Comparing Series Divergence: \(\sum\frac{n^2-\arctan(n)}{n^3+\sin(n)}\)

[Bachelier]

$$\sum (n^2-arctan(n)) / (n^3 + sin(n))$$ n=0 to ∞

I know this series diverges, but how would you use the comparison test to compare it to (n^2 / n^3 meaning the harmonic series 1/n)

Thank you very much

 

[HallsofIvy]

$|sin(n)|\le 1|$ so the denominator can be replaced by $n^3+ 1> n$. $0\le arctan(n)\le 2\pi$ so the numerator can be replaced by $n^2- 2\pi< n^2$.

 

[Bachelier]

$|sin(n)|\le 1|$ so the denominator can be replaced by $n^3+ 1> n$. $0\le arctan(n)\le 2\pi$ so the numerator can be replaced by $n^2- 2\pi< n^2$.

Thanks for the reply

I thought $- \pi/2\le arctan(n)\le \pi/2$ for one

and two, based on your reasoning, our series will end up being smaller than $n^3/n^2 = n$ which in turn diverges, therefore this test is inconclusive.

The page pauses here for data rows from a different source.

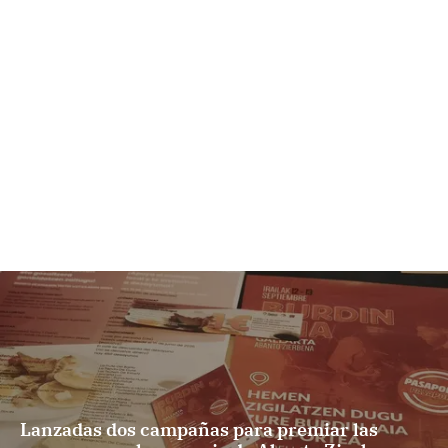
Lanzadas dos campañas para premiar las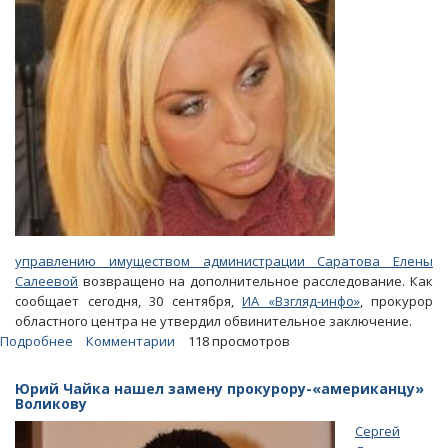
управлению имуществом администрации Саратова Елены
Салеевой
возвращено на дополнительное расследование. Как
сообщает сегодня, 30 сентября,
ИА «Взгляд-инфо»
, прокурор
областного центра не утвердил обвинительное заключение.
Подробнее
о
Комментарии
118 просмотров
Прокуратура
вернула
Юрий Чайка нашел замену прокурору-«американцу»
дело
Воликову
Елены
Сергей
Салеевой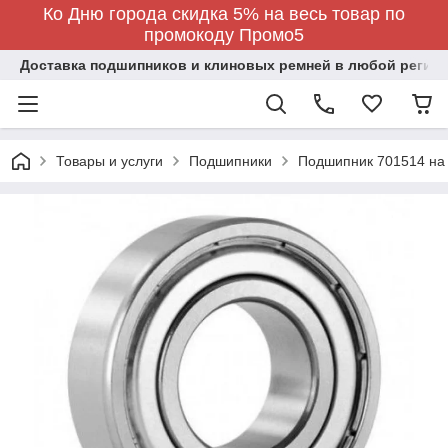
Ко Дню города скидка 5% на весь товар по
промокоду Промо5
Доставка подшипников и клиновых ремней в любой регион
Товары и услуги
Подшипники
Подшипник 701514 на 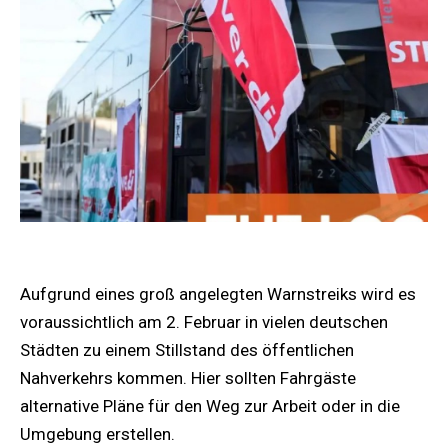
Aufgrund eines groß angelegten Warnstreiks wird es
voraussichtlich am 2. Februar in vielen deutschen
Städten zu einem Stillstand des öffentlichen
Nahverkehrs kommen. Hier sollten Fahrgäste
alternative Pläne für den Weg zur Arbeit oder in die
Umgebung erstellen.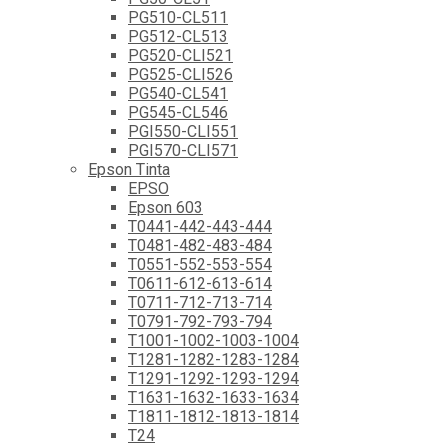
PG510-CL511
PG512-CL513
PG520-CLI521
PG525-CLI526
PG540-CL541
PG545-CL546
PGI550-CLI551
PGI570-CLI571
Epson Tinta
EPSO
Epson 603
T0441-442-443-444
T0481-482-483-484
T0551-552-553-554
T0611-612-613-614
T0711-712-713-714
T0791-792-793-794
T1001-1002-1003-1004
T1281-1282-1283-1284
T1291-1292-1293-1294
T1631-1632-1633-1634
T1811-1812-1813-1814
T24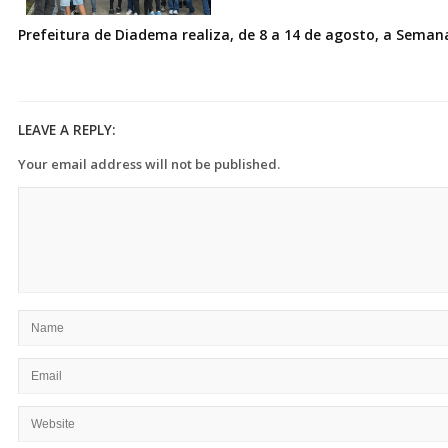
Prefeitura de Diadema realiza, de 8 a 14 de agosto, a Seman
LEAVE A REPLY:
Your email address will not be published.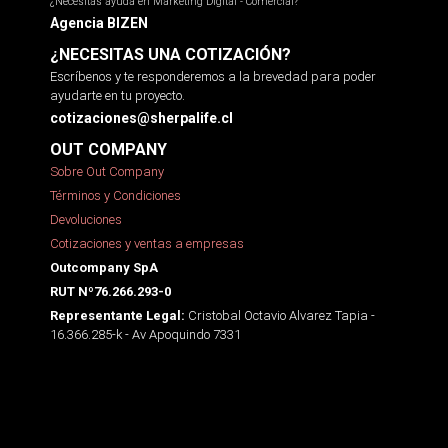
¿Necesitas ayuda en Marketing Digital - Comercial?
Agencia BIZEN
¿NECESITAS UNA COTIZACIÓN?
Escríbenos y te responderemos a la brevedad para poder
ayudarte en tu proyecto.
cotizaciones@sherpalife.cl
OUT COMPANY
Sobre Out Company
Términos y Condiciones
Devoluciones
Cotizaciones y ventas a empresas
Outcompany SpA
RUT Nº76.266.293-0
Cristobal Octavio Alvarez Tapia -
Representante Legal:
16.366.285-k - Av Apoquindo 7331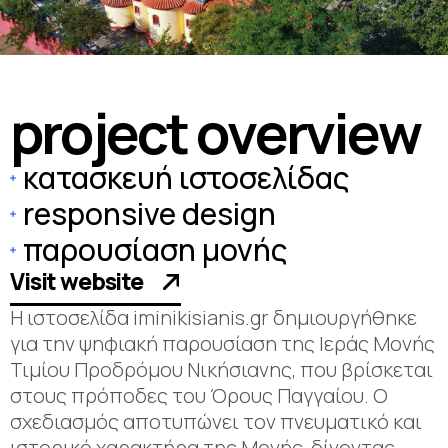
p
r
o
j
e
c
t
o
v
e
r
v
i
e
w
κατασκευή ιστοσελίδας
responsive design
παρουσίαση μονής
Visit website
Η ιστοσελίδα iminikisianis.gr δημιουργήθηκε
για την ψηφιακή παρουσίαση της Ιεράς Μονής
Τιμίου Προδρόμου Νικήσιανης, που βρίσκεται
στους πρόποδες του Όρους Παγγαίου. Ο
σχεδιασμός αποτυπώνει τον πνευματικό και
ιστορικό χαρακτήρα της Μονής, δίνοντας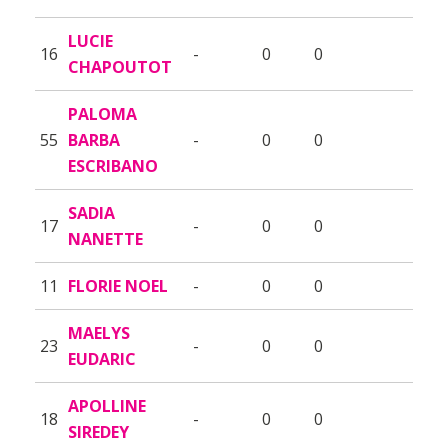
LUCIE
16
-
0
0
CHAPOUTOT
PALOMA
55
BARBA
-
0
0
ESCRIBANO
SADIA
17
-
0
0
NANETTE
11
FLORIE NOEL
-
0
0
MAELYS
23
-
0
0
EUDARIC
APOLLINE
18
-
0
0
SIREDEY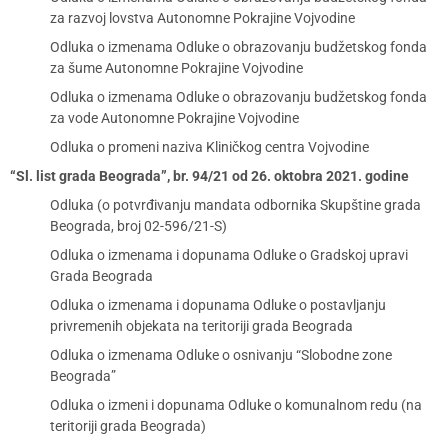
za razvoj lovstva Autonomne Pokrajine Vojvodine
Odluka o izmenama Odluke o obrazovanju budžetskog fonda
za šume Autonomne Pokrajine Vojvodine
Odluka o izmenama Odluke o obrazovanju budžetskog fonda
za vode Autonomne Pokrajine Vojvodine
Odluka o promeni naziva Kliničkog centra Vojvodine
“Sl. list grada Beograda”, br. 94/21 od 26. oktobra 2021. godine
Odluka (o potvrđivanju mandata odbornika Skupštine grada
Beograda, broj 02-596/21-S)
Odluka o izmenama i dopunama Odluke o Gradskoj upravi
Grada Beograda
Odluka o izmenama i dopunama Odluke o postavljanju
privremenih objekata na teritoriji grada Beograda
Odluka o izmenama Odluke o osnivanju “Slobodne zone
Beograda”
Odluka o izmeni i dopunama Odluke o komunalnom redu (na
teritoriji grada Beograda)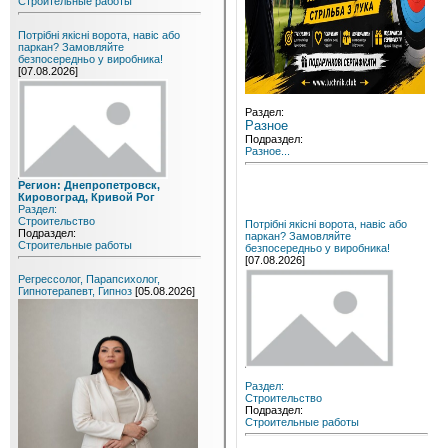
Строительные работы
Потрібні якісні ворота, навіс або
паркан? Замовляйте
безпосередньо у виробника!
[07.08.2026]
Раздел:
Разное
Подраздел:
Разное...
Регион: Днепропетровск,
Кировоград, Кривой Рог
Раздел:
Строительство
Потрібні якісні ворота, навіс або
Подраздел:
паркан? Замовляйте
Строительные работы
безпосередньо у виробника!
[07.08.2026]
Регрессолог, Парапсихолог,
Гипнотерапевт, Гипноз
[05.08.2026]
Раздел:
Строительство
Подраздел:
Строительные работы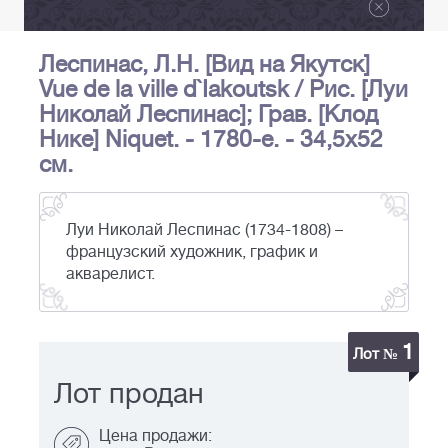
Леспинас, Л.Н. [Вид на Якутск]
Vue de la ville d`Iakoutsk / Рис. [Луи
Николай Леспинас]; Грав. [Клод
Нике] Niquet. - 1780-е. - 34,5х52
см.
Луи Николай Леспинас (1734-1808) –
французский художник, график и
акварелист.
1
Лот №
Лот продан
Цена продажи: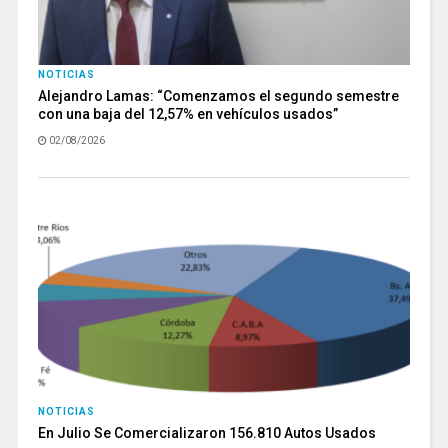
NOTICIAS
Alejandro Lamas: “Comenzamos el segundo semestre
con una baja del 12,57% en vehículos usados”
02/08/2026
NOTICIAS
En Julio Se Comercializaron 156.810 Autos Usados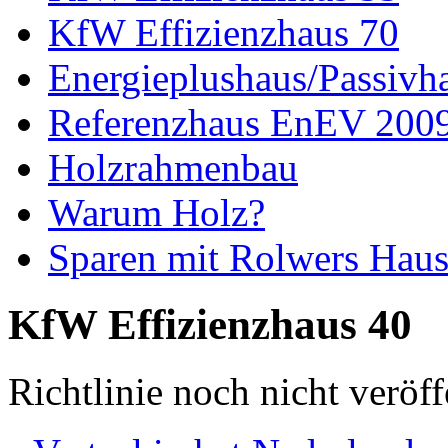
KfW Effizienzhaus 70
Energieplushaus/Passivh
Referenzhaus EnEV 200
Holzrahmenbau
Warum Holz?
Sparen mit Rolwers Hau
KfW Effizienzhaus 40
Richtlinie noch nicht veröff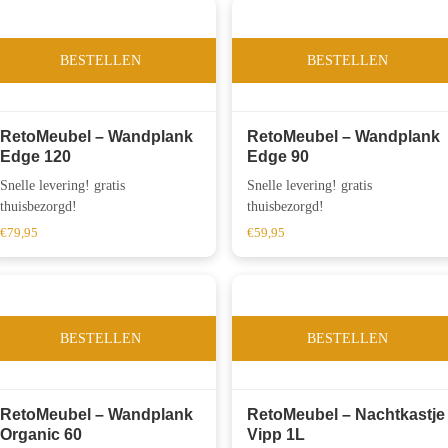
BESTELLEN
BESTELLEN
RetoMeubel – Wandplank
RetoMeubel – Wandplank
Edge 120
Edge 90
Snelle levering! gratis
Snelle levering! gratis
thuisbezorgd!
thuisbezorgd!
€
79,95
€
59,95
BESTELLEN
BESTELLEN
RetoMeubel – Wandplank
RetoMeubel – Nachtkastje
Organic 60
Vipp 1L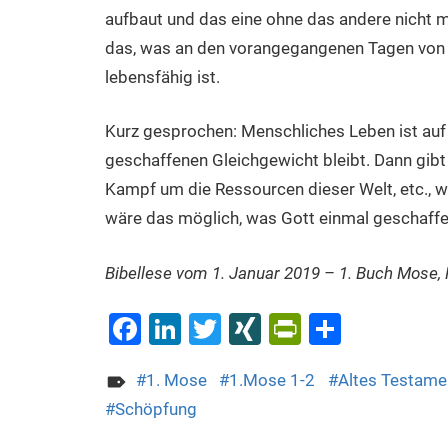
aufbaut und das eine ohne das andere nicht m
das, was an den vorangegangenen Tagen von G
lebensfähig ist.
Kurz gesprochen: Menschliches Leben ist auf 
geschaffenen Gleichgewicht bleibt. Dann gibt
Kampf um die Ressourcen dieser Welt, etc., w
wäre das möglich, was Gott einmal geschaffe
Bibellese vom 1. Januar 2019 – 1. Buch Mose, Ka
Facebook
LinkedIn
Twitter
XING
PrintFrien
Teilen
1. Mose
1.Mose 1-2
Altes Testame
Schöpfung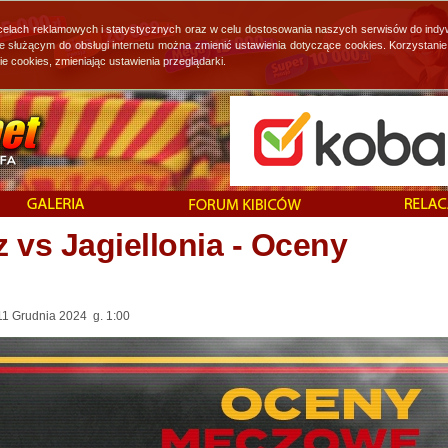
 celach reklamowych i statystycznych oraz w celu dostosowania naszych serwisów do indy
ie służącym do obsługi internetu można zmienić ustawienia dotyczące cookies. Korzystan
cookies, zmieniając ustawienia przeglądarki.
 vs Jagiellonia - Oceny
11 Grudnia 2024 g. 1:00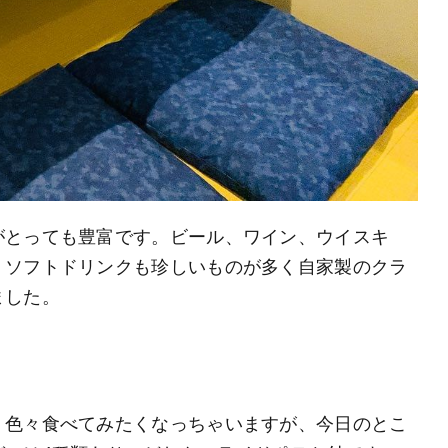
がとっても豊富です。ビール、ワイン、ウイスキ
、ソフトドリンクも珍しいものが多く自家製のクラ
ました。
。色々食べてみたくなっちゃいますが、今日のとこ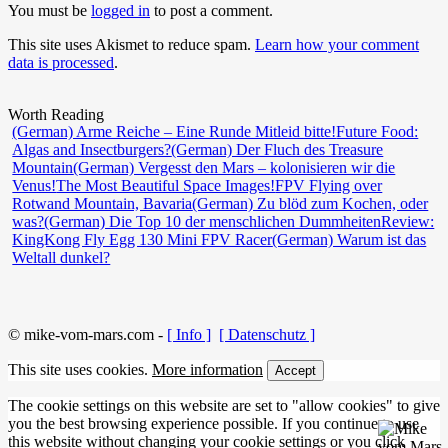
You must be
logged in
to post a comment.
This site uses Akismet to reduce spam.
Learn how your comment
data is processed
.
Worth Reading
(German) Arme Reiche – Eine Runde Mitleid bitte!
Future Food:
Algas and Insectburgers?
(German) Der Fluch des Treasure
Mountain
(German) Vergesst den Mars – kolonisieren wir die
Venus!
The Most Beautiful Space Images!
FPV Flying over
Rotwand Mountain, Bavaria
(German) Zu blöd zum Kochen, oder
was?
(German) Die Top 10 der menschlichen Dummheiten
Review:
KingKong Fly Egg 130 Mini FPV Racer
(German) Warum ist das
Weltall dunkel?
© mike-vom-mars.com -
[ Info ]
[ Datenschutz ]
This site uses cookies.
More information
Accept
The cookie settings on this website are set to "allow cookies" to give
you the best browsing experience possible. If you continue to use
this website without changing your cookie settings or you click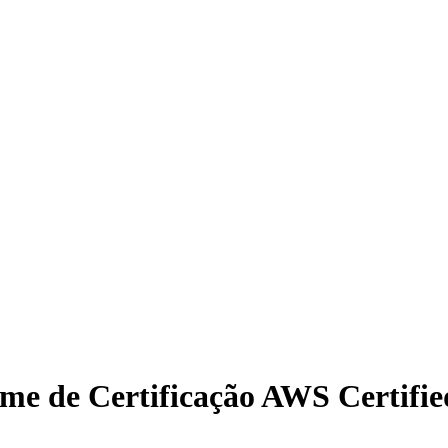
e de Certificação AWS Certified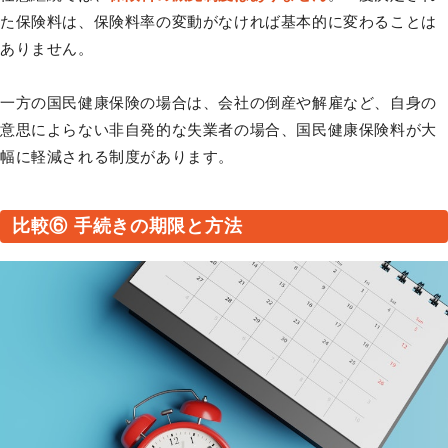
た保険料は、保険料率の変動がなければ基本的に変わることは
ありません。
一方の国民健康保険の場合は、会社の倒産や解雇など、自身の
意思によらない非自発的な失業者の場合、国民健康保険料が大
幅に軽減される制度があります。
比較⑥ 手続きの期限と方法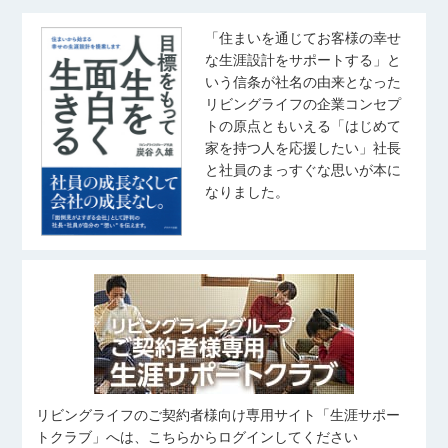
「住まいを通じてお客様の幸せ
な生涯設計をサポートする」と
いう信条が社名の由来となった
リビングライフの企業コンセプ
トの原点ともいえる「はじめて
家を持つ人を応援したい」社長
と社員のまっすぐな思いが本に
なりました。
リビングライフのご契約者様向け専用サイト「生涯サポー
トクラブ」へは、こちらからログインしてください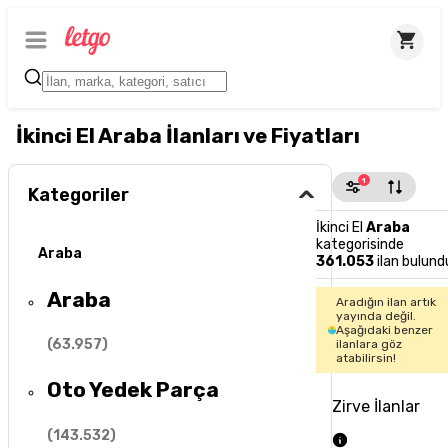
İkinci El Araba İlanları ve Fiyatları
1
Kategoriler
İkinci El
Araba
kategorisinde
Araba
361.053
ilan bulund
Araba
Aradığın ilan artık
yayında değil.
Aşağıdaki benzer
(
63.957
)
ilanlara göz
atabilirsin!
Oto Yedek Parça
Zirve İlanlar
(
143.532
)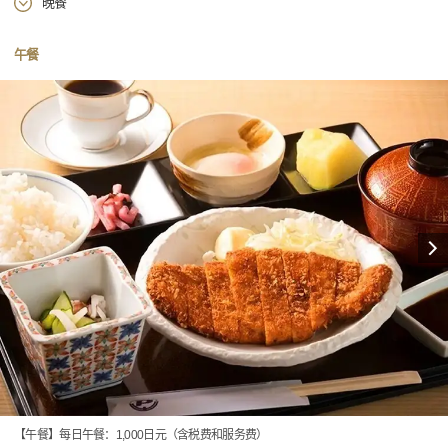
晚餐
午餐
【午餐】每日午餐：1,000日元（含税费和服务费）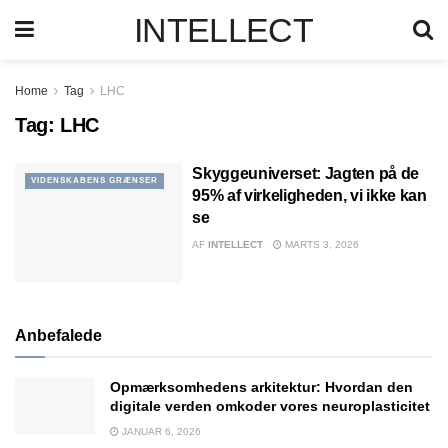
INTELLECT
Home
Tag
LHC
Tag:
LHC
Skyggeuniverset: Jagten på de
VIDENSKABENS GRÆNSER
95% af virkeligheden, vi ikke kan
se
AF
INTELLECT
MARTS 3, 2026
Anbefalede
Opmærksomhedens arkitektur: Hvordan den
digitale verden omkoder vores neuroplasticitet
JANUAR 6, 2026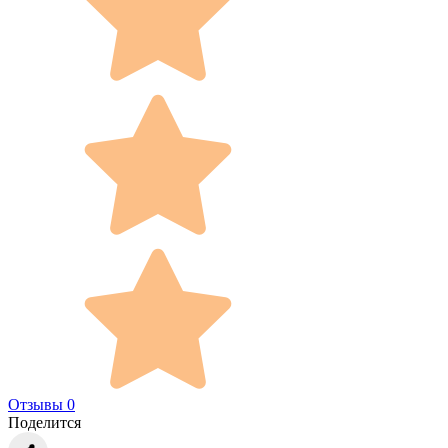
Отзывы 0
Поделится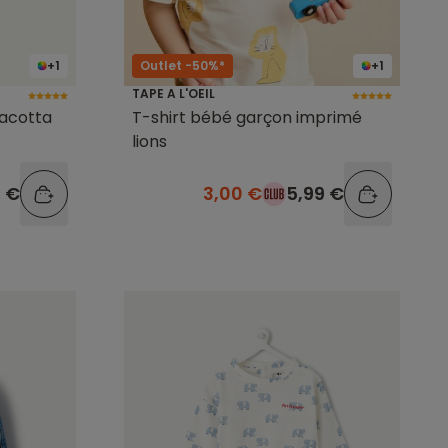
+1
Outlet -50%*
+1
TAPE A L'OEIL
acotta
T-shirt bébé garçon imprimé
lions
9 €
3,00 €
5,99 €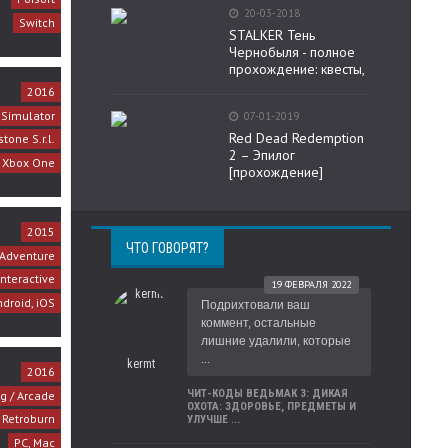
20-03-2018
Switch
STALKER Тень
Чернобыля - полное
прохождение: квесты,
2016
/ Simulator
07-01-2019
Red Dead Redemption
tone S.r.l.
2 – Эпилог
, Xbox One
[прохождение]
2015
ЧТО ГОВОРЯТ?
 Adventure
nteractive
19 ФЕВРАЛЯ 2022
droid, iOS
Подрихтовали ваш
коммент, остальные
лишние удалили, которые
...
kermt
2016
ЧИТ-КОДЫ ВЕДЬМАК 3: ДИКАЯ
g / Arcade
ОХОТА: ЗДОРОВЬЕ, ПРЕДМЕТЫ И
Retroburn
УЛУЧШЕ ...
PC, Mac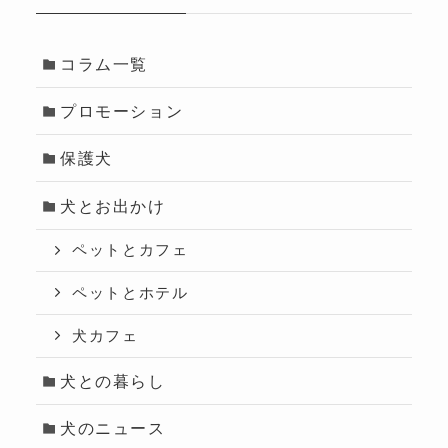
コラム一覧
プロモーション
保護犬
犬とお出かけ
ペットとカフェ
ペットとホテル
犬カフェ
犬との暮らし
犬のニュース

And the denominator $n^3 + sin(n)$ will make the whole series bigger that a series with a denominator of $n^3+ 1$ but having a numerator that is smaller than the numerator of the second series with the denominator of $n^3+ 1$, will make it hard to decide which series is bigger.

thank you

 

[Dick]

Call the nth term of the series an. Then you know limit n*an as n->infinity is 1, right? Compare the series with 1/(2n) for sufficiently large n.